* _Problem_
The word "sent" marks the lines to find; copy every such line from the data below.

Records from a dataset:

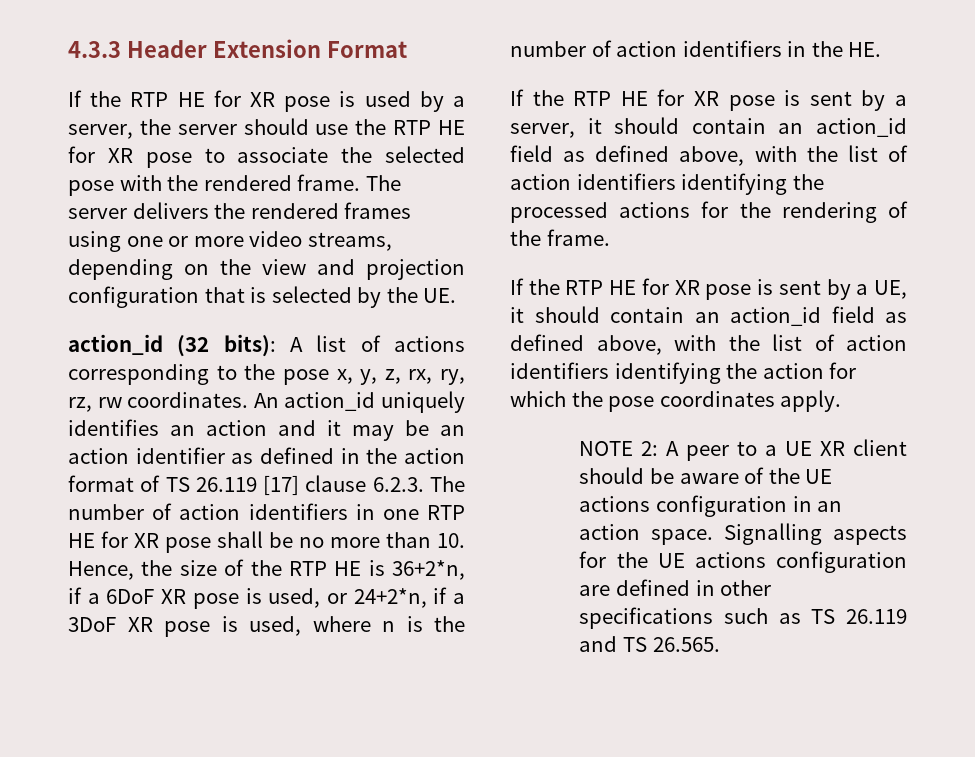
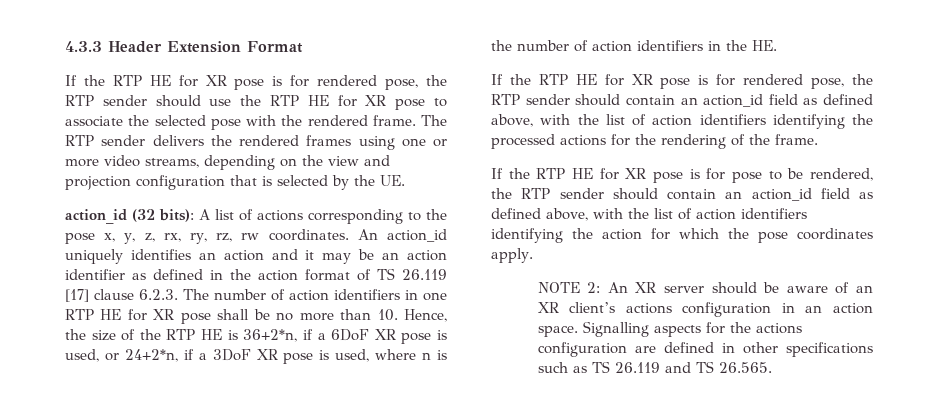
[364,91,465,112] [68,119,237,139] used by a server, the server -> [290,75,447,90] [65,95,147,106] for rendered pose, the RTP sender
[68,208,127,219] server -> [65,135,146,146] RTP sender
[809,90,908,111] [510,118,602,138] sent by a server, it -> [716,74,873,89] [491,94,570,105] for rendered pose, the RTP sender
[778,279,907,300] [510,307,524,323] sent by a UE, it -> [706,168,873,183] [491,188,604,199] for pose to be rendered, the RTP sender
[666,439,907,461] A peer to a UE XR client -> [607,282,705,293] An XR server
[768,468,833,484] the UE -> [856,285,873,293] [537,302,616,313] an XR client’s
[657,553,685,568] UE -> (751, 327) none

* _Task output_
[809,90,908,111] [510,118,602,138] sent by a server, it -> [716,74,873,89] [491,94,570,105] for rendered pose, the RTP sender
[778,279,907,300] [510,307,524,323] sent by a UE, it -> [706,168,873,183] [491,188,604,199] for pose to be rendered, the RTP sender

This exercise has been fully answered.